COSCO splashes $2.87 bln on twelve methanol-powered 24,000 TEU mammoths
Hong Kong-listed shipping major COSCO Shipping Holdings has placed an order for the construction of twelve 24,000 TEU methanol dual-fuel containerships worth $2.87 billion.
The construction contract was signed by the company’s subsidiaries Orient Overseas Container Line (OOCL) and Cosco Shipping Lines with Nantong Cosco Khi Ship Engineering (NACKS) and Dalian COSCO KHI Ship Engineering Co. (DACKS).
Under the contract, NACKS, a joint venture between Kawasaki Shipbuilding Corporation and COSCO Shipping, will be encharged with building seven units from the batch, while DACKS shipyard, another JV between COSCO Shipping and Kawasaki Shipbuilding, will be entrusted with the construction of the remaining five ships.
The delivery of the newbuilding containerships, each valued at $ 239.8 million, will be spread across 2026 and 2028.
“We believe that we can be green and competitive at the same time, without sacrificing one over the other. These vessels will help OOCL grow its fleet in a healthy and balanced manner, allowing us to enhance our network design and strengthen our long-haul routes, in line with our long-term development plan. More importantly, I believe that the ordering of these methanol-compatible vessels represents a hugely important step on our decarbonization journey towards a greener future,” Kenny Ye, Chief Operating Officer at OOCL, said.
The construction of the 12 massive containerships is expected to be financed by bank loans and internal resources.
COSCO said that the order is part of the group’s strategy to promote the use of clean fuels in its fleet in line with the shipping industry’s decarbonization efforts.
The Chinese shipping giant added that the new 24,000 TEU boxships would be fitted with advanced energy-saving, emission reduction and smart ship technologies as well as advanced green methanol dual-fuel technology.
COSCO joins several industry counterparts in choosing methanol as the future fuel, including Maersk and CMA CGM. The number of methanol-powered vessels has doubled over the past year, with container shipping companies at the forefront of the ordering tally.
With the most recent order, Maersk has in total ordered 19 vessels with dual-fuel engines able to operate on green methanol. The container shipping heavyweight said that when all 19 vessels on order are deployed and have replaced older vessels, they will generate annual CO2 emissions savings of around 2.3 million tonnes.
Methanol has a number of benefits when compared to other zero-carbon options being considered, the most notable being its maturity from a technical perspective, i.e., onboard storage solutions and vessel designs as well as practical advantages in storage, handling, and its carbon intensity reduction potential.
Its key benefits also include its density, which doesn’t affect the load capacity of ships, and an attractive price.

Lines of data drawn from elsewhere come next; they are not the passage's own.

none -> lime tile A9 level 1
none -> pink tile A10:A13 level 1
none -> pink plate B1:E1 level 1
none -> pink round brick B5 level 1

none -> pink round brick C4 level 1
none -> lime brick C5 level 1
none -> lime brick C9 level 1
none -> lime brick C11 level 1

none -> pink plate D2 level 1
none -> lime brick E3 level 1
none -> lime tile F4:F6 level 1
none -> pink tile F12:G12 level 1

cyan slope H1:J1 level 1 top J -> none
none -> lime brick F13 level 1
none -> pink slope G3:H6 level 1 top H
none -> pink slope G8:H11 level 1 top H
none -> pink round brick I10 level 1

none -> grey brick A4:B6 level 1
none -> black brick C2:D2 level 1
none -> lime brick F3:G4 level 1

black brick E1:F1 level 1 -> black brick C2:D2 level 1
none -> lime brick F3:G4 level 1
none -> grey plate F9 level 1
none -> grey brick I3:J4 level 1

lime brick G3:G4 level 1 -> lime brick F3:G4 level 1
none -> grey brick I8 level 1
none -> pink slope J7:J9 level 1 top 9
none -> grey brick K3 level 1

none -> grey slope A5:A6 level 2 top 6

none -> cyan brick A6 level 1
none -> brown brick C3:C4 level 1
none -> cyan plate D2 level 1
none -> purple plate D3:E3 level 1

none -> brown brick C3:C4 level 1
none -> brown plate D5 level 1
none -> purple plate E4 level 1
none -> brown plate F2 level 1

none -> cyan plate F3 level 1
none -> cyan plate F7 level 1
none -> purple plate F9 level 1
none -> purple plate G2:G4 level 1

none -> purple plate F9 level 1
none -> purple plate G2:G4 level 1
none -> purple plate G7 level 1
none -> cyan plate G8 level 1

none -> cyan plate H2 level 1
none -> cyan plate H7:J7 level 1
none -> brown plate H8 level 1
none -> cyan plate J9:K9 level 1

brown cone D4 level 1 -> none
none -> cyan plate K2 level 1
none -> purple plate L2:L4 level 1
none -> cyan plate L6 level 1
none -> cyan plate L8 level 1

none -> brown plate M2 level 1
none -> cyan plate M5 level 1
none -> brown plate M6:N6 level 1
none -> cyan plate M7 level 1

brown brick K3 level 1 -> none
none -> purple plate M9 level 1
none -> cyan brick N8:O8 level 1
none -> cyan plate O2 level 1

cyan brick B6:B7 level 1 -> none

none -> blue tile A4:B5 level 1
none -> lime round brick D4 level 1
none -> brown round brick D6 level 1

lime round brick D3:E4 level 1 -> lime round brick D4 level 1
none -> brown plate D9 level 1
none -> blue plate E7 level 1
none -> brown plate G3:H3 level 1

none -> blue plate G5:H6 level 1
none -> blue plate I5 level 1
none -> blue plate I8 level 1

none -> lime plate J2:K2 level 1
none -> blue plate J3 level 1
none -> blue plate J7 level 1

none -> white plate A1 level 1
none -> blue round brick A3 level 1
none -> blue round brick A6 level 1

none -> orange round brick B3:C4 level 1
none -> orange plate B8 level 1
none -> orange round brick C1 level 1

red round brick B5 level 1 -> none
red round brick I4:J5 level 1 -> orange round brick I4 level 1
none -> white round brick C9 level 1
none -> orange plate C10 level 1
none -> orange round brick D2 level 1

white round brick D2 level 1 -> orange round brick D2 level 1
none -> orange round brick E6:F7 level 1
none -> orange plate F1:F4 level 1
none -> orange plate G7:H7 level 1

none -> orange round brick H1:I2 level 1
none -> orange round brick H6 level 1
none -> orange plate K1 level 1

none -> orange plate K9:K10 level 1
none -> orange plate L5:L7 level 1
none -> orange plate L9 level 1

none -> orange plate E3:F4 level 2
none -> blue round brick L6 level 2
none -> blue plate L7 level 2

Aside from container shipping, other shipping sectors seem to be jumping on the bandwagon, including dry bulk shipping. Last week, dry bulk shipping company Pacific Basin said it would invest in green methanol as the best fuel for its first generation of zero-emission vessels.
The decision is based on the findings of a feasibility study the company conducted in cooperation with Nihon Shipyard Co. and Mitsui & Co. The company will now move forward with the design of the vessel which is likely to take a few years before Pacific Basin proceeds with ordering the ships.
‘‘Drawing on the collective expertise of our partners, we are confident that methanol is currently the most suitable future fuel for Handysize and Supramax bulk carriers, and we believe the infrastructure to produce and distribute green methanol is coming,” Martin Fruergaard, CEO of Pacific Basin said.
Companies including Waterfront Shipping, Stena/Proman, NYK and MOL have built a series of methanol carriers that use a segregated portion of the cargo as fuel.
More bulk shipowners are exploring it as fuel, and several methanol/dual-fuel designs for bulk carriers and tankers are coming to market.
In February this year, COSCO Shipping Energy Transportation unveiled a methanol-fuelled VLCC design developed with CSSC’s Dalian Shipbuilding Industry with Approval in Principle granted by class societies DNV and CCS.
Chinese shipping heavyweights China Merchants Energy Shipping and COSCO Shipping Bulk have also voiced their plans to focus on methanol marine fuel as their primary area of research in the future.
The solution is in particular interesting as it can bring GHG reduction saving immediately unlike ammonia and hydrogen which seem to be decades away from infrastructure development and production increase.